The worst crude supply shock in history threatens to scar the global economy for years, with the prolonged closure of the Strait of Hormuz removing over 10 million barrels per day of oil and leaving few alternatives.
The two-month-long blockade of the world’s most critical oil chokepoint has sent Brent crude prices soaring 44 percent above pre-war levels and triggered a global race for supply, raising the risk of a worldwide recession. Even if the strait were to reopen today, experts warn that restarting thousands of shut-in wells across the Middle East would be a complex challenge, taking months or even years and leaving permanent damage on production capacity.
"The longer things are shut in, typically the more complex they are to bring back on," Jeff Miller, CEO at Halliburton, said on the company’s recent earnings call, noting the situation will have "meaningful and long-lasting implications for the global energy sector."
The disruption has already removed hundreds of millions of barrels from the market, with the International Energy Agency estimating it would take around two months to re-establish steady exports after a reopening. With most of the world's spare production capacity held by Saudi Arabia and the UAE, that supply remains trapped behind the blockade. "Today, all of the spare capacity is behind the Strait of Hormuz, so the impact is obviously very direct," Russell Hardy, CEO of oil trader Vitol, said at the FT Commodities Global Summit.
The crisis extends beyond crude, threatening to create new bottlenecks in other industrial supply chains. A recent JPMorgan report warned that about 20 percent of the global supply of petroleum coke, a key material for aluminum smelting, is directly affected by the Hormuz blockade. The bank, which already forecast a 2 million-ton aluminum deficit for 2026, noted that petroleum coke prices have only risen about 21 percent, suggesting the market has not fully priced in the risk of a shortage that could further impact global aluminum production.
Iran's Aging Fields Under Pressure
The American blockade is putting immense pressure on Iran's domestic oil industry. With diminishing storage capacity, estimated by analysis firm Kpler at just two weeks of production, Iran may be forced to halt pumping at some of its aging wells. Experts say restarting production from these fields after a shutdown is not a simple task.

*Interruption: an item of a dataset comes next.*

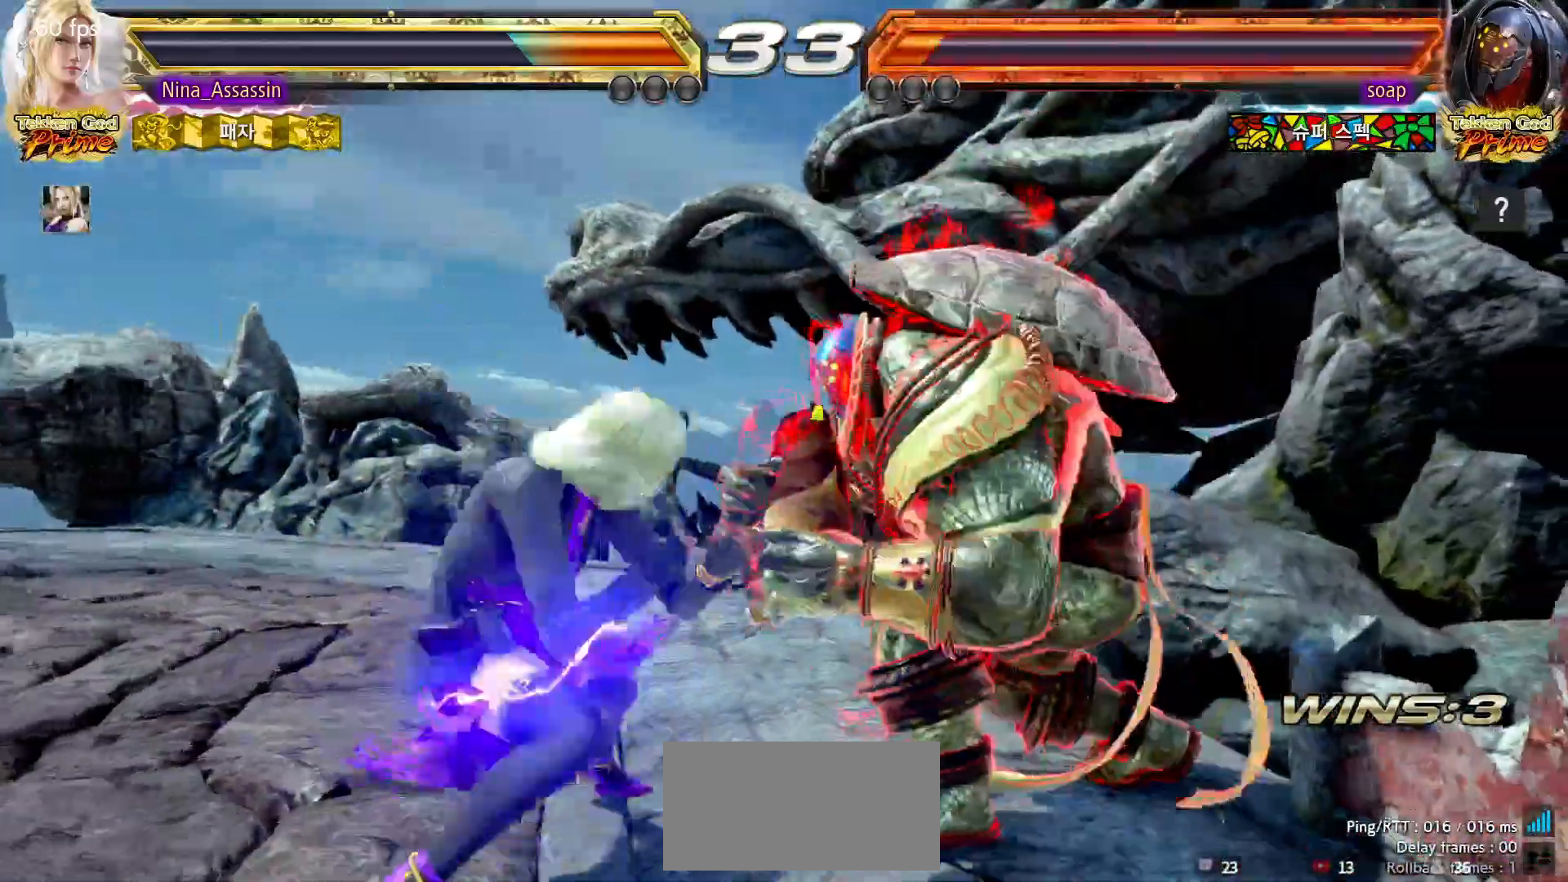
{"dt_ms": 500, "buttons": [], "left_stick": "center", "events": [[50, "SQUARE", "up"], [150, "left_stick", "left"], [333, "left_stick", "up"], [383, "left_stick", "center"]]}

"Those oil wells are not maintained well. Their machinery is not maintained well," said Miad Maleki, a former sanctions expert at the U.S. Treasury and now a senior fellow at the Foundation for Defense of Democracies. "Once shut off, he added, the wells won't easily 'snap back after a few months.'"
This operational strain is forcing production cuts that set up a delayed but significant financial squeeze on Tehran. The IEA noted that while properly shut-in fields could restart quickly, those with low recovery rates could face delays of six months or more. SLB’s CEO Olivier Le Peuch cautioned that areas where disruptions were more abrupt may require a more gradual ramp-up.
A Long and Uncertain Recovery
Analysts are forecasting a prolonged impact on prices, reflecting expectations of a lasting supply shock. While the Brent annual average for 2026 rose 10 percent in April, prices for future years saw much larger gains, with the 2027 average rising 25 percent and 2028 climbing 16 percent, according to analysis from Saxo Bank. This reflects the anticipated long-term damage to Middle East infrastructure and reduced production capacity.
The halt to hostilities between the U.S. and Iran has not yet produced a diplomatic breakthrough to reopen the strait. Washington recently paused "Project Freedom," its military operation to escort ships, to focus on securing a deal. However, with Iran's new supreme leader, Mojtaba Khamenei, vowing not to abandon the country's nuclear ambitions, the standoff continues.
"In round numbers, the 1 billion barrels [of lost supply] is baked in now because we have probably lost 600 million to 700 million at this stage," Vitol's Hardy told the FT summit. "By the time things get moving again, if they get moving again, it takes time to bring all back."
This article is for informational purposes only and does not constitute investment advice.